What is required:
Your task is to copy each line of the material that includes "Gutachtens".

Provided material:
====================

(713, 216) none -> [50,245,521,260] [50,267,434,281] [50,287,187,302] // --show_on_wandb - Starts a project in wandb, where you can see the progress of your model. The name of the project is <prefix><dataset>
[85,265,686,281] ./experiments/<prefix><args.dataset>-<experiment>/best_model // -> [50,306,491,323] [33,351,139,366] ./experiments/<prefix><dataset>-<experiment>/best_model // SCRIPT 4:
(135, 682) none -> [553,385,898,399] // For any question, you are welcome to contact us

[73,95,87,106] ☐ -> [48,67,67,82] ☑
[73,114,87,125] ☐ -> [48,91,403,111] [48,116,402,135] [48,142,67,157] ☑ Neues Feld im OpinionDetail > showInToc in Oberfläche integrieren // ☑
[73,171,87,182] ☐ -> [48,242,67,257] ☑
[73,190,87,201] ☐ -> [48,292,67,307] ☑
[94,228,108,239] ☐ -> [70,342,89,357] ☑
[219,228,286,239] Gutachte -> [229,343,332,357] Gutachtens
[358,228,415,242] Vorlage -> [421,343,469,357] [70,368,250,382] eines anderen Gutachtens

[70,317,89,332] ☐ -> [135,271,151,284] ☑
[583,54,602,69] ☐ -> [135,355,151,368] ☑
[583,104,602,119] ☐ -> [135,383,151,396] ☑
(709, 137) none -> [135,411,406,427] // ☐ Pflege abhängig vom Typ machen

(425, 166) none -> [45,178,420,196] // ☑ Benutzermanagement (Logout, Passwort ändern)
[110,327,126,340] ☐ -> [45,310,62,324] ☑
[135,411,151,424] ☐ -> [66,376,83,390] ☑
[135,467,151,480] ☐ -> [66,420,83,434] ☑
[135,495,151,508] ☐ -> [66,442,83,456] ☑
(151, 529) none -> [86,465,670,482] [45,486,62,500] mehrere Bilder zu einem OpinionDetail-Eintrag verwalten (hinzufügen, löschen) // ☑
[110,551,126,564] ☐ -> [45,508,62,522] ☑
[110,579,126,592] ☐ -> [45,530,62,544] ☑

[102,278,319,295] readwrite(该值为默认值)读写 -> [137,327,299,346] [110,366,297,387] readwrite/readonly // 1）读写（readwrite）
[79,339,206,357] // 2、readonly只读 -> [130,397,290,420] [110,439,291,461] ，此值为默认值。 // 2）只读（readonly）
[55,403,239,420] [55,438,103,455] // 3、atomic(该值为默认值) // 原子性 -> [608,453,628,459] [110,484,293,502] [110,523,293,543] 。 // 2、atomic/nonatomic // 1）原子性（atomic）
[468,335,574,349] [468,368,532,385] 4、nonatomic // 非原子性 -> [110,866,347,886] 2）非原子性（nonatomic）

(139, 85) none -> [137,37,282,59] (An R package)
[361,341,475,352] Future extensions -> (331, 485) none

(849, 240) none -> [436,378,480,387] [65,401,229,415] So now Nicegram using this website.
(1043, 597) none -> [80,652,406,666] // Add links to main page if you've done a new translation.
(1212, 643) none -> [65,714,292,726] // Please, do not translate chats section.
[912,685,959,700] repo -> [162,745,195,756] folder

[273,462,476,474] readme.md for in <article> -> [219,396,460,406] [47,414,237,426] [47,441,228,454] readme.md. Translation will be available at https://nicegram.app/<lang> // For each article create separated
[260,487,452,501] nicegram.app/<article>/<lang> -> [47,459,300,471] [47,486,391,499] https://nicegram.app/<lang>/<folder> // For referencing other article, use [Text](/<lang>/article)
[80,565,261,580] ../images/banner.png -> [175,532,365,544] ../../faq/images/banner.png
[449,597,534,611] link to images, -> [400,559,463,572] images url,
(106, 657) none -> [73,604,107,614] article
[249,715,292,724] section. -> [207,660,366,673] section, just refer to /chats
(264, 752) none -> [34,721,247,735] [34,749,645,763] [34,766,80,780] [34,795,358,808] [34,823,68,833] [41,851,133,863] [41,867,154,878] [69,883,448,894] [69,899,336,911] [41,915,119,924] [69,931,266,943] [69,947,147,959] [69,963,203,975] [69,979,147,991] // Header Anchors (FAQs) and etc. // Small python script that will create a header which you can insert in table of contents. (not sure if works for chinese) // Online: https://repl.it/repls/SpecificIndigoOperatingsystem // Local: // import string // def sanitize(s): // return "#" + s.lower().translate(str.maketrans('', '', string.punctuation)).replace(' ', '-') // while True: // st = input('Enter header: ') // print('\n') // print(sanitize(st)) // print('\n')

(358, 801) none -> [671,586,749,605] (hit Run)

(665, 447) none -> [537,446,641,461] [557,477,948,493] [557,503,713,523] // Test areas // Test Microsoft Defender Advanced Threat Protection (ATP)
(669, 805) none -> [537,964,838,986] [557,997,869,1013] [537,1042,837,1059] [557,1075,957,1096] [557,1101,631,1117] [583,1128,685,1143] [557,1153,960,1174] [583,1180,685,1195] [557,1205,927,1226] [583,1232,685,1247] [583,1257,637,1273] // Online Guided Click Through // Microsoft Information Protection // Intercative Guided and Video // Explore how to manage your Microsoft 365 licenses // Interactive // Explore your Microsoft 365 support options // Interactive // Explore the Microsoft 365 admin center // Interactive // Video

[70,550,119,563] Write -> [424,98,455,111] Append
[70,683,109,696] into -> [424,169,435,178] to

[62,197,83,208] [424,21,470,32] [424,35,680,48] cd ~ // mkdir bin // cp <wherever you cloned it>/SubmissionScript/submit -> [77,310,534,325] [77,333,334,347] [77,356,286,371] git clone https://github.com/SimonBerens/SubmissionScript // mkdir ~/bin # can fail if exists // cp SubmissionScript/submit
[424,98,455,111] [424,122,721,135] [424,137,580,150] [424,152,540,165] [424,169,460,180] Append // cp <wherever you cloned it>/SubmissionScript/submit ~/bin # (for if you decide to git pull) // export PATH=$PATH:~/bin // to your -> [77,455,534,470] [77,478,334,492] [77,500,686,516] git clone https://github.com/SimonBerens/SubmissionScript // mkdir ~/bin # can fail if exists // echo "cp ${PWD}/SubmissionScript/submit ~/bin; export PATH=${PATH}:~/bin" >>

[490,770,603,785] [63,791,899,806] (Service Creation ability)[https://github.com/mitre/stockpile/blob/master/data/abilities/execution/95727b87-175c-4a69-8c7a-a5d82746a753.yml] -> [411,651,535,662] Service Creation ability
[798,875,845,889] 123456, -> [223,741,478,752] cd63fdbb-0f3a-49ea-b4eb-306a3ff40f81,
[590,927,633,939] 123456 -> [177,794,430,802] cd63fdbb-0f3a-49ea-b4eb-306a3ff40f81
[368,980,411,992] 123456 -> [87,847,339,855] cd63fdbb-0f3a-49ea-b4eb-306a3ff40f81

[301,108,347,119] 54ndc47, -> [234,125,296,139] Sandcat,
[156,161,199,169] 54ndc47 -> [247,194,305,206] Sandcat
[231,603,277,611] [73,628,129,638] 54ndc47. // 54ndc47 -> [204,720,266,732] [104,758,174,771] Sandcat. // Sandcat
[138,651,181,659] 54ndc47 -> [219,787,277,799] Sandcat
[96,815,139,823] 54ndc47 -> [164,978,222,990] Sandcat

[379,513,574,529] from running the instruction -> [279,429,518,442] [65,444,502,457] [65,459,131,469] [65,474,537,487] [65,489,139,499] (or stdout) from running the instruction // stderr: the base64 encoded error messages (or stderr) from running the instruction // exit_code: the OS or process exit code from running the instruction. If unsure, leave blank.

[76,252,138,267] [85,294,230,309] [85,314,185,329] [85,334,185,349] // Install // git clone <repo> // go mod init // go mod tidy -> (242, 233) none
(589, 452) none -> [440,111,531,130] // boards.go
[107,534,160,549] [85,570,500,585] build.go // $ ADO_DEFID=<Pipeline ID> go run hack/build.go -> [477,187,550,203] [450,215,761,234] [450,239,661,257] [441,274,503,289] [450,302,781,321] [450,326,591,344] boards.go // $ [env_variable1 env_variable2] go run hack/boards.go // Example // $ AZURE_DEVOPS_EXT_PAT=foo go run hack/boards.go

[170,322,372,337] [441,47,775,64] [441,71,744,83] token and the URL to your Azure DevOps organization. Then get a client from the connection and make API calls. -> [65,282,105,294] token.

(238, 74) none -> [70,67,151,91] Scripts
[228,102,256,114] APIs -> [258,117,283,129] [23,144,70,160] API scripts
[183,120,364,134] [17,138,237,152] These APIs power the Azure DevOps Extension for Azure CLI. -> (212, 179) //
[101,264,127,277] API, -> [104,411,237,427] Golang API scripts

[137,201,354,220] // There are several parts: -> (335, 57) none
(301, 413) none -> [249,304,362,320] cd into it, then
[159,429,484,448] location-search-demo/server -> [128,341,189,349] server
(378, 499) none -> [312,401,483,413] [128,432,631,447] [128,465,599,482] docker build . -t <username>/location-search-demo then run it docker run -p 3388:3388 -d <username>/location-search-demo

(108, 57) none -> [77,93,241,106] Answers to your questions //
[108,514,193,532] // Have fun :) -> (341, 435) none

====================

Completed exercise:
[219,228,286,239] Gutachte -> [229,343,332,357] Gutachtens
[358,228,415,242] Vorlage -> [421,343,469,357] [70,368,250,382] eines anderen Gutachtens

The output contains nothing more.